O Comércio do Porto

Num período em que deixou de haver papel para a tinta correr, os jornalistas e demais trabalhadores de O COMÉRCIO DO PORTO encontram neste espaço a via para o exterior, por forma a manter viva a alma do jornal mais antigo de Portugal continental. Envie as suas mensagens para comercio151@hotmail.com

quarta-feira, agosto 10, 2005

Jogadas

Passou mais um dia em que na papelaria da minha zona. Vou rectificar isto: numa das dezenas de livrarias dessa fantástica Leça da Palmeira não estava o Comércio. Esse mesmo, que tinha uma cara tão bonita e onde um dia consegui fazer um título que correu mundo: Al Gore ou nunca (pelo menos a CNN abriu um noticiário com isso). O Toneca não gostava destas merdas, ria-se e encolhia-a os ombros, rematava sempre com qualquer coisa do género « se te faz feliz», e virava costas para fazer a primeira página nos dias em que o Rebelo não estava para assobiar até nos desesperar dos ouvidos enquanto maquinava aquelas manchetes um bocado pimbas, é verdade, mas o Emanuel também vende discos pra caramba.
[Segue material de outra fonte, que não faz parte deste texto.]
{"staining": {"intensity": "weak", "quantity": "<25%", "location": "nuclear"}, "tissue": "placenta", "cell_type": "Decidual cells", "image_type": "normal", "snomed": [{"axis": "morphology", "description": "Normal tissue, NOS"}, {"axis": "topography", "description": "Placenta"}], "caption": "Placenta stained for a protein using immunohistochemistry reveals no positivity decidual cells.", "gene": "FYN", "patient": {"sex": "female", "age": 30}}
Percebe-se pelos escritos neste blog que a Redacção começa a ficar entregue às paredes. A realidade é violenta. Conseguiram destroçar algo que era muito mais do que um jornal... Uma casa cheia de sentimentos, porque é possível haver sentimentos num jornal, em alguns pelo menos, ou se calhar em todos.

A Patrícia está sozinha. Em nome da boa amizade, é justo que se diga que a Patrícia percebia muito de basquetebol. Foi ela, aliás, quem desenhou a última grande jogada do Chelsea com o Arsenal. Ou será que isto foi no futebol? Não interessa, todas as Tichas percebem de básquete, a Carvalho e a Penicheiro, grande amiga cá do je.

Não sei onde anda o Vinha, mas um dia conto-vos como ele não descobriu a foca no Jardim de Arca D'Água. Talvez no jantar de amanhã se houver muitos pedidos. Este blog tem um problema: não se consegue ouvir as vozes, porque essa Maria João leite deleita-me com aquela voz de Maria Zilda.

Parabéns Ana Cristina. Um dia ainda te vou marcar um serviço nas profundezas da cidade do Porto para fazeres um Primeiro Plano.